I think the key in this case is they are looking for an algorithm which is able to update in real time to changes in the number and location of destinations. Ant colony optimisaiton (a form of particle swarm optimisation) was actually initially formulated for the travelling salesman problem, see the paper and wikipedia:

我认为在这种情况下,关键是他们正在寻找一种能够实时更新到目的地数量和位置的算法。蚁群optimisaiton(粒子群优化的一种形式)最初是为旅行推销员问题而设计的,参见论文和*:

https://en.wikipedia.org/wiki/Ant_colony_optimization_algorithms

https://en.wikipedia.org/wiki/Ant_colony_optimization_algorithms

"M. Dorigo, V. Maniezzo, et A. Colorni, Ant system: optimization by a colony of cooperating agents, IEEE Transactions on Systems, Man, and Cybernetics--Part B , volume 26, numéro 1, pages 29-41, 1996."

“M. Dorigo, V. Maniezzo, et a . Colorni,蚂蚁系统:一群合作代理的优化,IEEE系统、人、控制论的交易——第B部分,第26卷,编号1,第29-41页,1996。”

This has been generalised since to the multiple travelling saleman problem see for example this paper (opensource) for some nice work into it:

这已经被概括为多个旅行销售员的问题,例如本文(opensource)为它做了一些不错的工作:

http://www.researchgate.net/publication/263389346_Multi-type_ant_colony_system_for_solving_the_multiple_traveling_salesman_problem

http://www.researchgate.net/publication/263389346_Multi-type_ant_colony_system_for_solving_the_multiple_traveling_salesman_problem

In an interview situation, I would detail it has the Pros as: 1. being an efficient heuristic solution; 2. Able to update in real time to both changes in the graph; 3. For bonus points I mention that, once a reasonably efficient solution has been obtained in silico, drivers themselves could be assigned routes in a slightly probabilisitc way, subsequently optimisation driven by real data could be performed.

在面试的情况下,我会详细说明它的优点:1。是一种有效的启发式解决方案;2。能够实时更新图中的两个变化;3所示。另外,我还提到,一旦在silicon o中获得了一个合理有效的解决方案,就可以以一种略显概率的方式分配驱动程序本身的路由,然后就可以执行由真实数据驱动的优化。

Cons are that reasonably large amounts of proccessing power are likely required compared to say problems that first reduce the search space as Dmitry suggested. Secondly if they want you to actually draw up an alogirthm this could be quite challenging in the space of an interview.

反对的理由是,相对于德米特里建议的先减少搜索空间的问题而言,可能需要相当大的处理能力。第二,如果他们真的想让你写一篇很有挑战性的文章。

Interesting question :)

有趣的问题:)

#3


2  

If I would asked this question on interview - I will propose something like described in this paper, looks like best match for your task's formulation. In this paper you will find optimized approximate approach to solve multiple salesmen problem with all salesmen starting in one point. It can be adopted if we know where employees leave by solving each single travel salesman subproblem (clustering divides main problem to classic problems) with start at specific salesman's home/home office.
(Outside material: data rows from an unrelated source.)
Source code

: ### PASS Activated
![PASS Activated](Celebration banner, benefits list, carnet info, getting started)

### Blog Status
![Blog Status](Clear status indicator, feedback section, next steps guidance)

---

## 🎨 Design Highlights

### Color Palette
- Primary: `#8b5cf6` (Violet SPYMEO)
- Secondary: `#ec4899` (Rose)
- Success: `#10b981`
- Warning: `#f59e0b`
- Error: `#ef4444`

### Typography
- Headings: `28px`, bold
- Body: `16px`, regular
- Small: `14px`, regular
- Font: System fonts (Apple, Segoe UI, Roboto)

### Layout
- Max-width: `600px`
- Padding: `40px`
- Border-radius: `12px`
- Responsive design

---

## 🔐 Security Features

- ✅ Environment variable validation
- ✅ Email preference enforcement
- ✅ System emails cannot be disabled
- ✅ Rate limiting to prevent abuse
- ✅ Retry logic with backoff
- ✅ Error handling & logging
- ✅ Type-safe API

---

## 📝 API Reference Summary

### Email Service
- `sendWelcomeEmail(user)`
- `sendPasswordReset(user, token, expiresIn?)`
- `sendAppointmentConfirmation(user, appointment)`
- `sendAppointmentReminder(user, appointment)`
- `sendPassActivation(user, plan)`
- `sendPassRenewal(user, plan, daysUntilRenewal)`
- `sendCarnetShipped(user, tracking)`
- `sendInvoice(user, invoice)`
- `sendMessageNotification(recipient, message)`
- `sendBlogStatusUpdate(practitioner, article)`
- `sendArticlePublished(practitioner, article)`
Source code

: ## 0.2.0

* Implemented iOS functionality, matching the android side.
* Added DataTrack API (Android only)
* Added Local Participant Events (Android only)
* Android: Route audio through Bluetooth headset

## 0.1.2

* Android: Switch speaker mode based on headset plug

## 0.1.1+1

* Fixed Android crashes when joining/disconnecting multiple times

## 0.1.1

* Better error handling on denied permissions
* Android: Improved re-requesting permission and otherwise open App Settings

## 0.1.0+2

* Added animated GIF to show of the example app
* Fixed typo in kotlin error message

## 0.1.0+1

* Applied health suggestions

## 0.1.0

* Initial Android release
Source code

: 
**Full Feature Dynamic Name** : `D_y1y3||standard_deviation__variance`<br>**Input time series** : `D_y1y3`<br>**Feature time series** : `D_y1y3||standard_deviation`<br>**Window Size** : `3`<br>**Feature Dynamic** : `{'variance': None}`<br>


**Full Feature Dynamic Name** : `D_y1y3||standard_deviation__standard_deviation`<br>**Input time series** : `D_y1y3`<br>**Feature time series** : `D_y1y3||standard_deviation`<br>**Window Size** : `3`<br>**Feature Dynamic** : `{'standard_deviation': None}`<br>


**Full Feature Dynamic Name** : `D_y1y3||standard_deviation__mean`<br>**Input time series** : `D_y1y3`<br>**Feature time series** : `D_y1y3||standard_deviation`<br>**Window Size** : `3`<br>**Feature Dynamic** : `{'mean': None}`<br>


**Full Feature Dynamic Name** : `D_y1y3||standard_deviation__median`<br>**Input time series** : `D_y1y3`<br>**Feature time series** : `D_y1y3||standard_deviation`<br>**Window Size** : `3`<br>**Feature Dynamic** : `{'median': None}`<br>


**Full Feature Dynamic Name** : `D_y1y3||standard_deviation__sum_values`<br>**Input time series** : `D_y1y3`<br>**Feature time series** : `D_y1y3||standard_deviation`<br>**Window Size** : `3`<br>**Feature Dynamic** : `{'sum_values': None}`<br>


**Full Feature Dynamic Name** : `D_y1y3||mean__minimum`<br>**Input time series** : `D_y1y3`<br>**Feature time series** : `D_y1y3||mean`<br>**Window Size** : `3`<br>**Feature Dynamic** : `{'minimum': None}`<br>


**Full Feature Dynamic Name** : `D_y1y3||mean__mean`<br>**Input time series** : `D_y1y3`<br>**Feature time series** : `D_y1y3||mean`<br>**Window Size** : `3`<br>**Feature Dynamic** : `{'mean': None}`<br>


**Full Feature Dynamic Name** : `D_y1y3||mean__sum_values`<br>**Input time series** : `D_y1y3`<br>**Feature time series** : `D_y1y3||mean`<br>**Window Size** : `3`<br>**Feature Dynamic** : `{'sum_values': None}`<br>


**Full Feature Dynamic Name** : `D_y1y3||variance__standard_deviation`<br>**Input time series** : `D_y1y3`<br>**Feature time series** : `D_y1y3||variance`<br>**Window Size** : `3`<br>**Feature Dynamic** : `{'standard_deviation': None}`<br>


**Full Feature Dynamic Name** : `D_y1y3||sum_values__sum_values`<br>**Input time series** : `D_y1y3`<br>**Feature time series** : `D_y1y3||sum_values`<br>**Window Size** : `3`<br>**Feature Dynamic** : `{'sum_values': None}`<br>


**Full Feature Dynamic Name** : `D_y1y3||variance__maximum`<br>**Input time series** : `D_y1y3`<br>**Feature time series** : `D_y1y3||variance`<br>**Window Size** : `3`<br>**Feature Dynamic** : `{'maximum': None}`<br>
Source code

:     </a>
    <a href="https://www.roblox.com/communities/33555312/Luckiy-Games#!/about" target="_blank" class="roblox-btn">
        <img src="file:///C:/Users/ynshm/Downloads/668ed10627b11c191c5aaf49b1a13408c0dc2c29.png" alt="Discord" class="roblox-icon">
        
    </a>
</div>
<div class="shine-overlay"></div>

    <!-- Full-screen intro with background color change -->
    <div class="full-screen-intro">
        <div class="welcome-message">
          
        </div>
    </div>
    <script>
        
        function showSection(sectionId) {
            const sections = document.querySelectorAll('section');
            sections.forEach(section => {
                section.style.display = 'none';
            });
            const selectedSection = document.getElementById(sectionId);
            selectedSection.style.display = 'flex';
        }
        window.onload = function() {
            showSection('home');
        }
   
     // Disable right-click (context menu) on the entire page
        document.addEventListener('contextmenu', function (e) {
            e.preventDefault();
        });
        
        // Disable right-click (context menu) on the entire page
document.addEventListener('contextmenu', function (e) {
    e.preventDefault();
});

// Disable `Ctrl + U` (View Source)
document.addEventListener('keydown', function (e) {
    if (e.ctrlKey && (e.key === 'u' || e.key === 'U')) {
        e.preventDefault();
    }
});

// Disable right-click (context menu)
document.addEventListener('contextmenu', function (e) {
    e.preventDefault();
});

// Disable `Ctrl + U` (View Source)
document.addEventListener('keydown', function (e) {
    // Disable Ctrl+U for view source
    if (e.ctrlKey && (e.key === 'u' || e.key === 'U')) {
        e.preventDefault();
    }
如果我在面试中问这个问题——我会提出一些类似本文中描述的问题,看起来最适合你的任务的提法。在本文中,您将找到一种优化的近似方法来解决所有销售人员从一点开始的多个销售人员问题。如果我们通过解决每个单独的旅行销售员子问题(聚类将主要问题划分为经典问题)来了解员工离开的地方,可以从特定的销售员的家/家办公室开始。

If we have graph of places as an input, not just coordinates - we can replace k-means with graph clustering algorithm like MCL.

如果我们有位置的图作为输入,而不仅仅是坐标,我们可以用像MCL这样的图形聚类算法来代替k-means。

#4


0  

I' am no expert but couldn't you just calculate the distance between the origin and all other points and find the nearest point, then repeat the process for that point until you have covered every point?

我不是专家,但你能不能计算出原点和其他点之间的距离找到最近的点,然后重复这个过程直到你覆盖了所有的点?